Par exemple, nous savons que l’équateur de Titan a des dunes de sable – mais nous ne sommes pas sûrs des sédiments qui entourent l’équateur.

S’agit-il d’une brume organique pure tombant de l’atmosphère, ou est-elle mélangée à de la glace plus dense ? Nous avons découvert que les agrégats de brume organique se désintégreraient lors de la collision s’ils étaient poussés par les vents à l’équateur de Titan.

Cela implique que les dunes de Titan ne sont probablement pas composées uniquement de brume organique. Pour construire une dune, les sédiments doivent être balayés par le vent pendant une longue période (certains sables des dunes de la Terre ont un million d’années).

Nous avons aussi trouvé que les vitesses du vent devraient être excessivement rapides sur Pluton pour transporter de la glace de méthane ou d’azote (ce que les sédiments des dunes de Pluton étaient supposés être).

Ceci remet en question si les ” dunes ” sur la plaine de Pluton, Sputnik Planitia, sont des dunes.

Elles pourraient plutôt être des vagues de sublimation. Il s’agit de formes de terrain ressemblant à des dunes, formées par la sublimation de matériaux, au lieu de l’érosion des sédiments (comme celles observées sur la calotte polaire nord de Mars).

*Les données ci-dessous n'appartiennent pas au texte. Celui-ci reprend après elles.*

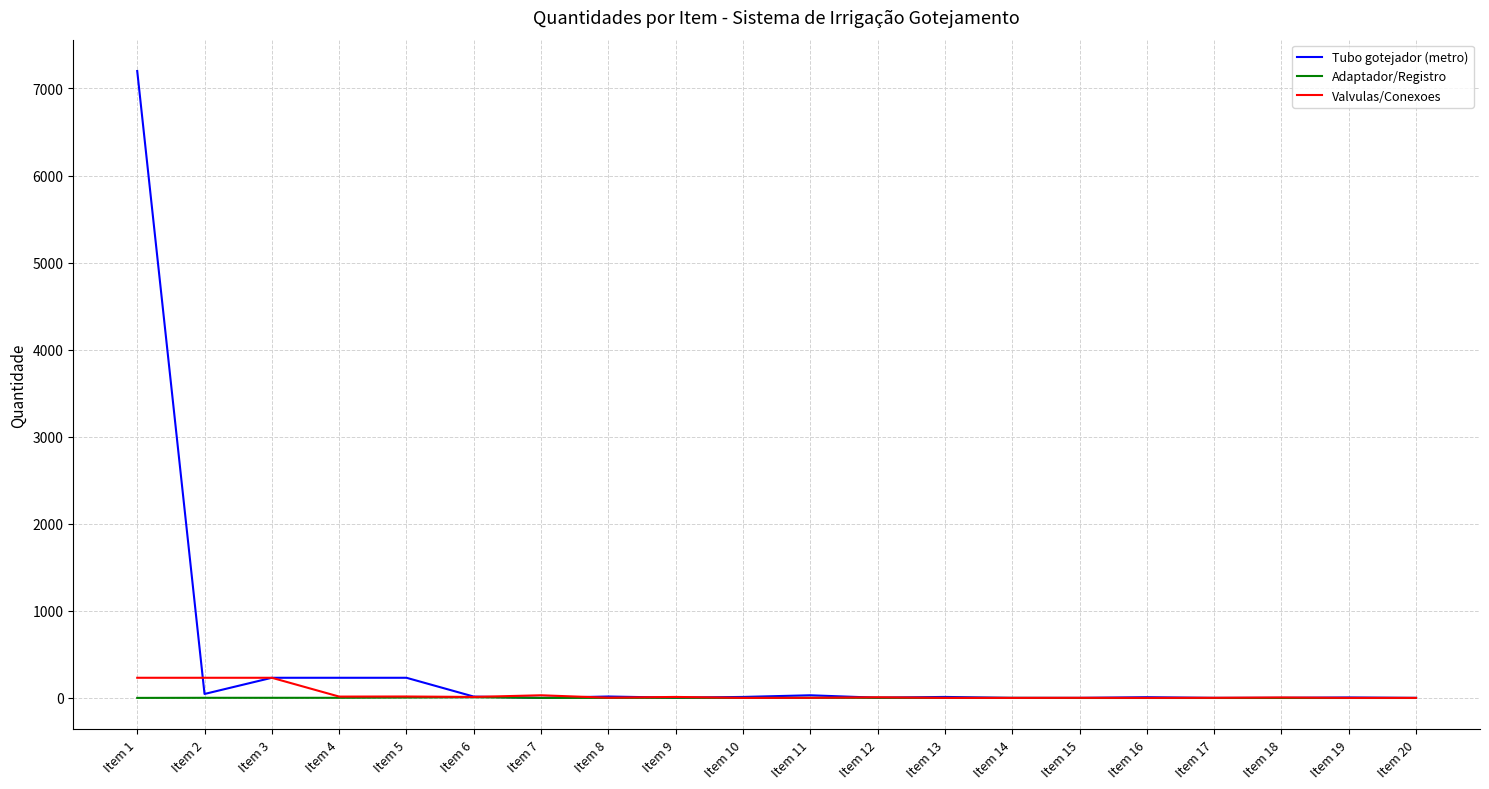

Which series has the largest total across all categories?

Tubo gotejador (metro)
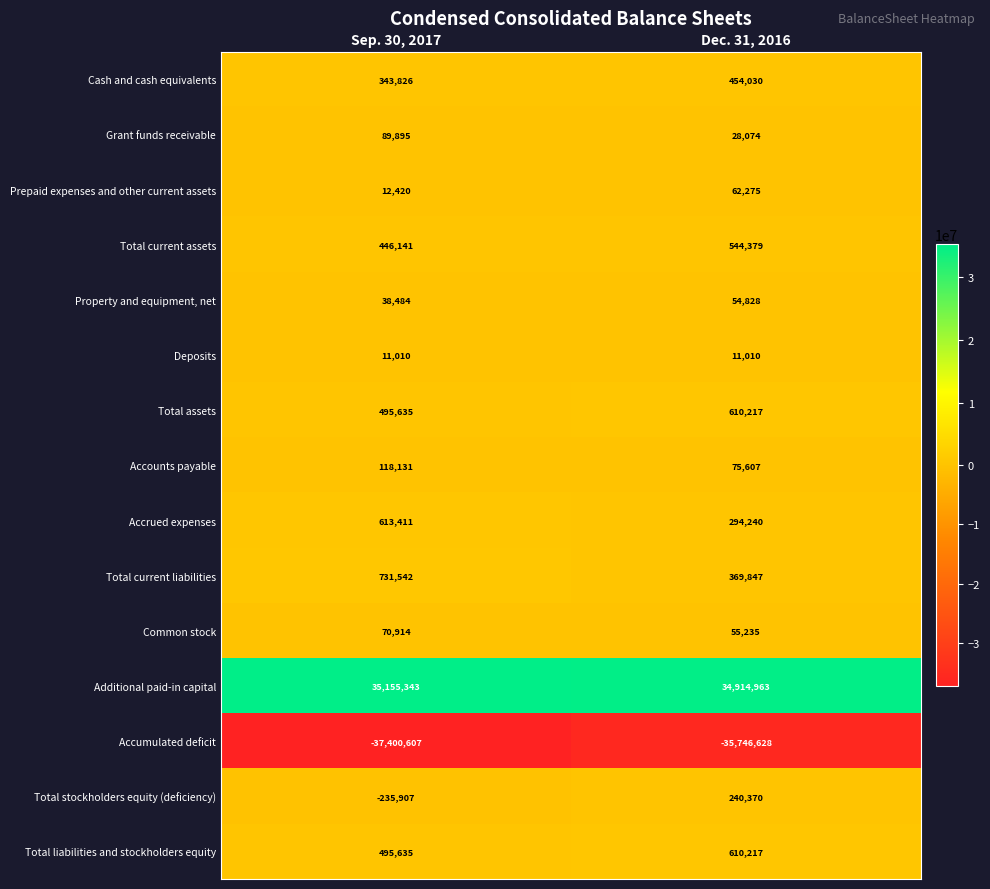

Rank the categories by Cash and cash equivalents value from lowest to highest.

Sep. 30, 2017, Dec. 31, 2016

Nos résultats pour Mars suggèrent que plus de poussière est générée par le transport de sable par le vent sur Mars que sur la Terre.

Ceci suggère que nos modèles de l’atmosphère martienne ne captent peut-être pas efficacement les forts vents ” catabatiques ” de Mars, qui sont des rafales froides qui descendent la nuit.

Cette étude arrive à un stade intéressant de l’exploration spatiale.

Pour Mars, nous disposons d’une abondance relative d’observations ; cinq agences spatiales mènent des missions actives en orbite, ou in situ. Des études comme la nôtre permettent de définir les objectifs de ces missions et les trajectoires des rovers tels que Persévérance et Zhurong.

Aux confins du Système Solaire, Triton an’a pas été observée en détail depuis le survol de Voyager 2 de la NASA en 1989.

Il existe actuellement une proposition de mission qui, si elle est sélectionnée, prévoit le lancement d’une sonde en 2031 pour étudier Triton, avant de s’anéantir en volant dans l’atmosphère de Neptune.

Les missions prévues vers Vénus et Titan dans la prochaine décennie vont révolutionner notre compréhension de ces deux planètes.

La mission Dragonfly de la NASA, qui doit quitter la Terre en 2027 et arriver sur Titan en 2034, fera atterrir un hélicoptère sans équipage sur les dunes de la lune.

Pluton a été observée lors d’un survol en 2015 par la mission New Horizons de la NASA, mais il n’est pas prévu d’y retourner.